The entire east side of String City was dead, flattened by the Titan showdown. And I was stuck there.
The snow drifted round my waist. Behind the devastation, the sun was coming up. The light felt good; it was the only thing that did. The loose radiation from Hyperion’s remains was sparking random pockets of evolution, and the shadows were starting to move of their own accord. So was the smog. The weather was growing teeth.
Suddenly I didn’t want to be there.
But how to get back to the office? The road I’d set Steropes on was a one-way street straight out of town. A last resort for no-hopers. Well, that wasn’t me. Not yet, anyway.
That just left the strings.
The snow buzzed at the level of my chest. The shadows multiplied. The smog grew claws.
Luckily I had a last resort of my own.
I shoveled my hand down into my coat pocket and pulled out the Dimension Die. The Dimension Die was another of the gumshoe gadgets I’d found in Jimmy the Griff’s crate. I’d never seen another one like it. To me, it was more precious than scathefire. It looked like a regular die, only without any spots. Just a small no-nonsense cube. Six sides, each side no bigger than my thumbnail.
A Dimension Die does a simple thing: when you roll it, it creates a disposable reality you can hop through to wherever you want to go, instantly. It avoids the strings altogether, leaves them right out of the equation. In short, it cheats.

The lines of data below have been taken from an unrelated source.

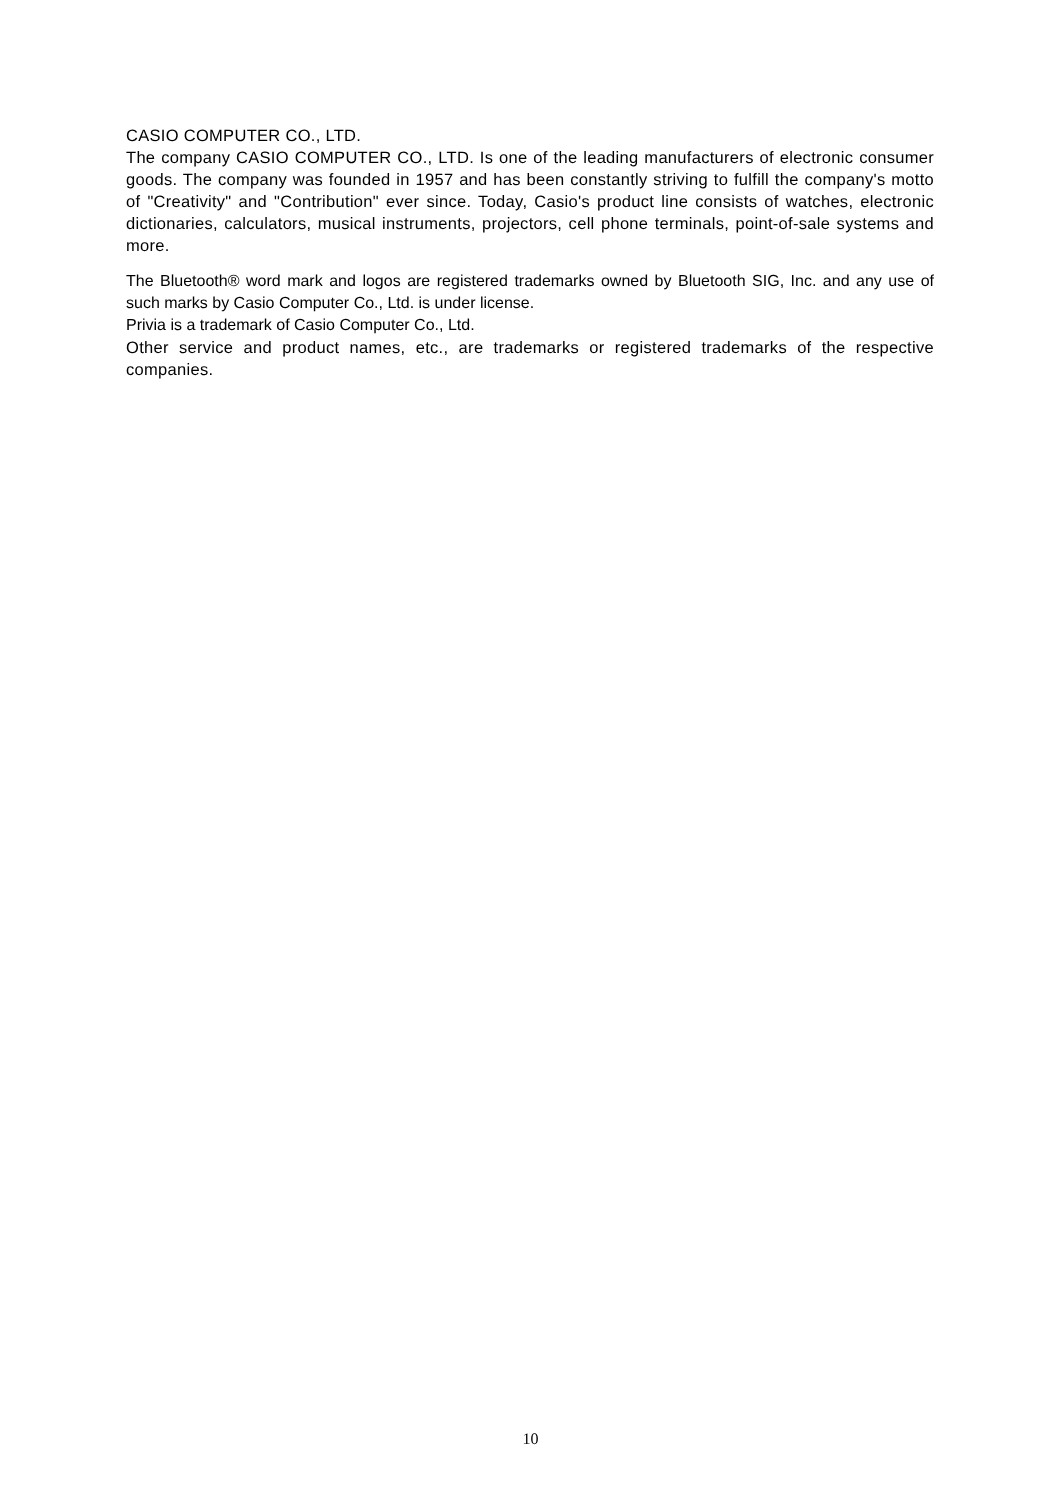CASIO COMPUTER CO., LTD.
The company CASIO COMPUTER CO., LTD. Is one of the leading manufacturers of electronic consumer goods. The company was founded in 1957 and has been constantly striving to fulfill the company's motto of "Creativity" and "Contribution" ever since. Today, Casio's product line consists of watches, electronic dictionaries, calculators, musical instruments, projectors, cell phone terminals, point-of-sale systems and more.
The Bluetooth® word mark and logos are registered trademarks owned by Bluetooth SIG, Inc. and any use of such marks by Casio Computer Co., Ltd. is under license.
Privia is a trademark of Casio Computer Co., Ltd.
Other service and product names, etc., are trademarks or registered trademarks of the respective companies.
10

A simple thing, but powerful as all Hell. And where there’s power, there’s a catch. Which is this: the die’s got six sides, which means you get to use it six times. After that, there’s nothing left. You might as well roll it down a craps table at the Tartarus Club for all the good you’ll get. Six sides, six rolls, six clean trips through time and space and most of what surrounds them.
Six last resorts.
Five of the die’s faces were black obsidian; the sixth was white ice. That was because I’d used it once already. Lent it, actually, to a couple of friends who’d needed a fast exit from a semi-dimensional self-reticulating oubliette inhabited by an insane spider queen. But that’s another story. I turned the die in my fingers. Did I really want to use up another of its sides? But it was my deus, and I sure was stuck in a machina.
The acid snow closed like a Titan’s fingers around my throat.
I rolled the die.
22
MY OFFICE LOOKED just as I’d left it.
At the same time it felt utterly wrong.
I checked the singularity latches on the door, counted the walls, rooted around in the cellar. Nothing missing. Then it hit me.